In the entries below, find the lines that contain the word "pching" and copy them.

[Records shown — start]

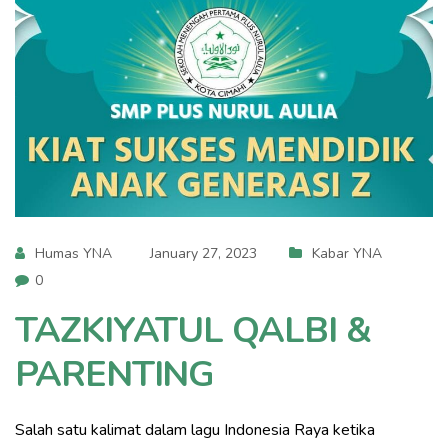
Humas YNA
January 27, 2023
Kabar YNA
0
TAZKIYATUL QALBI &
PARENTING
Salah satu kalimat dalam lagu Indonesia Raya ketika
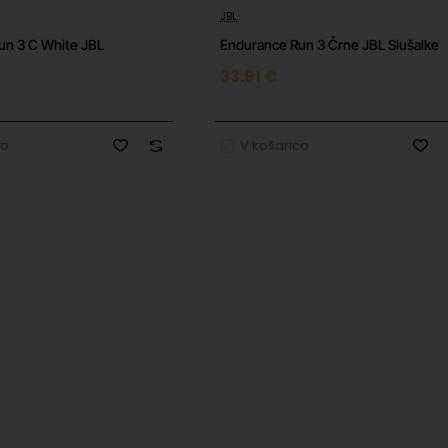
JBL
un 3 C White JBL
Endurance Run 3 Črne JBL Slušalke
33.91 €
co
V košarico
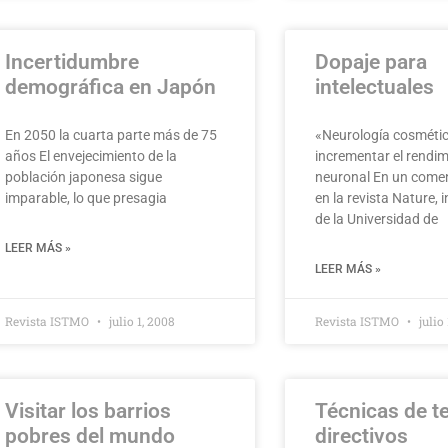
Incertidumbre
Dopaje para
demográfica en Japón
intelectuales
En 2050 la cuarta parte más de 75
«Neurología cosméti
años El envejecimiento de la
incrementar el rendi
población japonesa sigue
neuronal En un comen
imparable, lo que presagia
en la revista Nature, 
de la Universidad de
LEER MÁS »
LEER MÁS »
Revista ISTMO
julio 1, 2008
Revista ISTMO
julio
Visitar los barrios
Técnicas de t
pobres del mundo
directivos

[Records shown — finish]
[Records shown — start]

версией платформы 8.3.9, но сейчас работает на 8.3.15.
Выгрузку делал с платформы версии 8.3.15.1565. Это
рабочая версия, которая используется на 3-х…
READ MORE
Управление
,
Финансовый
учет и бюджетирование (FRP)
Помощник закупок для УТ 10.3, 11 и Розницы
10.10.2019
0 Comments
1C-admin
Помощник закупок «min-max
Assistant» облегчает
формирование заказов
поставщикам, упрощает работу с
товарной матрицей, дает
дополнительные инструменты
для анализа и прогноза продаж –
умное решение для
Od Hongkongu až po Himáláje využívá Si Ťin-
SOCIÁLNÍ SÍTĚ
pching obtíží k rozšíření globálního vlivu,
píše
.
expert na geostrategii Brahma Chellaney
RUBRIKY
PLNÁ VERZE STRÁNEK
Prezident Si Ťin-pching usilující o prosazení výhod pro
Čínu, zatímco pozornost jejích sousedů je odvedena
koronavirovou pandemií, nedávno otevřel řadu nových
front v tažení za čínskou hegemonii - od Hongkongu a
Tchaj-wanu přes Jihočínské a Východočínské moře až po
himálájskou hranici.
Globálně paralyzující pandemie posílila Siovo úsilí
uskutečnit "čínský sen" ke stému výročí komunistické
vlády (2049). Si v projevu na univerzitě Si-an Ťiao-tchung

[Records shown — finish]
[Records shown — start]

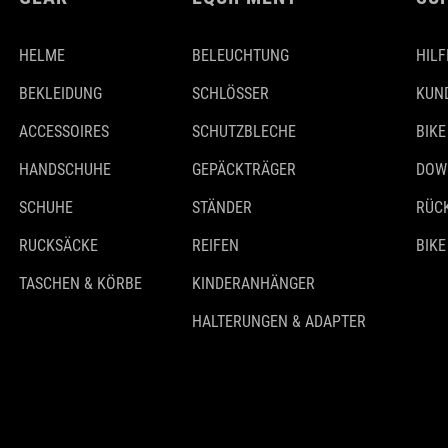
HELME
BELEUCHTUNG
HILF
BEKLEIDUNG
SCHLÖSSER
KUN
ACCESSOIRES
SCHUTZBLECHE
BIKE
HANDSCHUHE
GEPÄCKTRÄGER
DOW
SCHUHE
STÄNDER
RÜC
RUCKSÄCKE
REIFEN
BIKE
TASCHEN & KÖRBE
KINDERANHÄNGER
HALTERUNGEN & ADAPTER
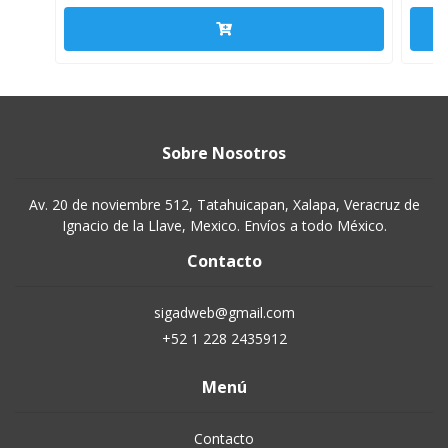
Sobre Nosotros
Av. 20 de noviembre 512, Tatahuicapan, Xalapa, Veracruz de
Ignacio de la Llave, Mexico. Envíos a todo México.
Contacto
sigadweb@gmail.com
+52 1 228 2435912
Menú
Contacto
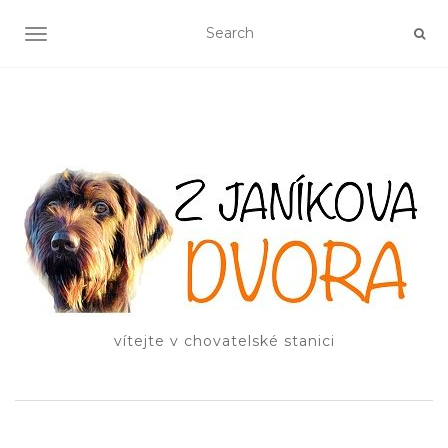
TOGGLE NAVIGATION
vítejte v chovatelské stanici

[Records shown — finish]

▶ [Exercise response]:
pching obtíží k rozšíření globálního vlivu,
Prezident Si Ťin-pching usilující o prosazení výhod pro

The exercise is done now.